Extracted text
....

Friday, May 30, 2014

When I first spoke at West Point in 2009, we still had more than 100,000 troops in Iraq. We were preparing to surge in Afghanistan. Our counterterrorism efforts were focused on al-Qaida’s core leadership -- those who had carried out the 9/11 attacks. And our nation was just beginning a long climb out of the worst economic crisis since the Great Depression.

So, true. 

Four and a half years later, as you graduate, the landscape has changed. We have removed our troops from Iraq. We are winding down our war in Afghanistan. Al-Qaida’s leadership on the border region between Pakistan and Afghanistan has been decimated, and Osama bin Laden is no more. (Cheers, applause.) And through it all, we’ve refocused our investments in what has always been a key source of American strength: a growing economy that can provide opportunity for everybody who’s willing to work hard and take responsibility here at home.

Do, tell.

The CIA's targeted killing program in Pakistan,(click here) once the mainstay of President Barack Obama's counterterrorism effort, is winding down.
 
Because of stricter rules, diplomatic sensitivities and the changing nature of the al-Qaida threat, there hasn't been a U.S. drone strike in Pakistan's tribal areas since Christmas. And American officials say opportunities for drone attacks will dwindle further as the CIA and the military draw down in neighboring Afghanistan, reducing their intelligence-gathering footprint.

"The program (in Pakistan) appears to have ended," said Peter Bergen, who has closely studied drone strikes for the New America Foundation, a Washington think tank.

....

Extracted records

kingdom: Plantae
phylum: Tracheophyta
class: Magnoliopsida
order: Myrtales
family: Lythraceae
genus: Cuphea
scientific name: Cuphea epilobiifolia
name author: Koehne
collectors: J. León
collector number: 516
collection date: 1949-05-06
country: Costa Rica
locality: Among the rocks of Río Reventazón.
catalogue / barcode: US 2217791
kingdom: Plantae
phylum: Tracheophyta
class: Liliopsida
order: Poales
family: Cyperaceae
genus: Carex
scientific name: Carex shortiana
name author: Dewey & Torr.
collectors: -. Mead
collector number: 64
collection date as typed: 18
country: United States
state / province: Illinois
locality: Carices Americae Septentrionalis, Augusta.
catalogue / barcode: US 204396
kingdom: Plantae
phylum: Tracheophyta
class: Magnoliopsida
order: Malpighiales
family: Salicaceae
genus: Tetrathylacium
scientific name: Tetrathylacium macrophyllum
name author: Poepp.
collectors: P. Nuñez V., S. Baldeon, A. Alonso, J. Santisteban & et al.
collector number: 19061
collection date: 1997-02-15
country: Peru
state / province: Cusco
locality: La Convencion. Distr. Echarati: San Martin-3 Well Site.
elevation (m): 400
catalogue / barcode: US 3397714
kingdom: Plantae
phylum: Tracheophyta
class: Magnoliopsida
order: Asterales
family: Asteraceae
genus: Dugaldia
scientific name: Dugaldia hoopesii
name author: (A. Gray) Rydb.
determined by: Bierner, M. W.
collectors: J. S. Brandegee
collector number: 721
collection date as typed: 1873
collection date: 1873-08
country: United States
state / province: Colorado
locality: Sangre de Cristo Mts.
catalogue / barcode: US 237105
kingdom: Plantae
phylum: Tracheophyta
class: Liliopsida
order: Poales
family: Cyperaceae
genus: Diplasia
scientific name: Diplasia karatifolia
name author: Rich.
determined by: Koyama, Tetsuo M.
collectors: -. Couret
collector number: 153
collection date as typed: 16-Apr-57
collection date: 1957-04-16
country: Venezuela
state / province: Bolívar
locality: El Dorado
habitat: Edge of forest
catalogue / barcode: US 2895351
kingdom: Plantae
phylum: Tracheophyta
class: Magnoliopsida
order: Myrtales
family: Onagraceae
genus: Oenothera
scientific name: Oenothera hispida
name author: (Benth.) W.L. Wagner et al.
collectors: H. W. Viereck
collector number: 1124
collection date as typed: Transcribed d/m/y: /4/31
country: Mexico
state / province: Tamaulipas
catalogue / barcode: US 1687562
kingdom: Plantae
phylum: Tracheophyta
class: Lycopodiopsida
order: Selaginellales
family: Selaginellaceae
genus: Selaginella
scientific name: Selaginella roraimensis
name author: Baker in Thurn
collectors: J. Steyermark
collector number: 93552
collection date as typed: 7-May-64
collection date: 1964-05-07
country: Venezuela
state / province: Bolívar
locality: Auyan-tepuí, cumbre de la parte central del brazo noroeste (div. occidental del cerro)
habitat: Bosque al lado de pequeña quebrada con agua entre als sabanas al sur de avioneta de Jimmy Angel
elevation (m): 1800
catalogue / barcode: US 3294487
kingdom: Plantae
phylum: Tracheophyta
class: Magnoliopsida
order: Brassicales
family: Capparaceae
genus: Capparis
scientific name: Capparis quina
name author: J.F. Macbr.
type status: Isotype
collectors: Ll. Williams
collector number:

....

Activities
[1] In the text on counterterrorism, since when has no U.S. drone strike taken place in Pakistan's tribal areas?
[2] Reproduce the text on counterterrorism from "Four and a half" up to and including "is winding down.", swapping "winding down" for "drawing down".
[3] Name every person the text on counterterrorism mentions by name.

Expected responses
[1] Since Christmas.

[2]
Four and a half years later, as you graduate, the landscape has changed. We have removed our troops from Iraq. We are drawing down our war in Afghanistan. Al-Qaida’s leadership on the border region between Pakistan and Afghanistan has been decimated, and Osama bin Laden is no more. (Cheers, applause.) And through it all, we’ve refocused our investments in what has always been a key source of American strength: a growing economy that can provide opportunity for everybody who’s willing to work hard and take responsibility here at home.

Do, tell.

The CIA's targeted killing program in Pakistan,(click here) once the mainstay of President Barack Obama's counterterrorism effort, is drawing down.

[3] Osama bin Laden, Barack Obama, Peter Bergen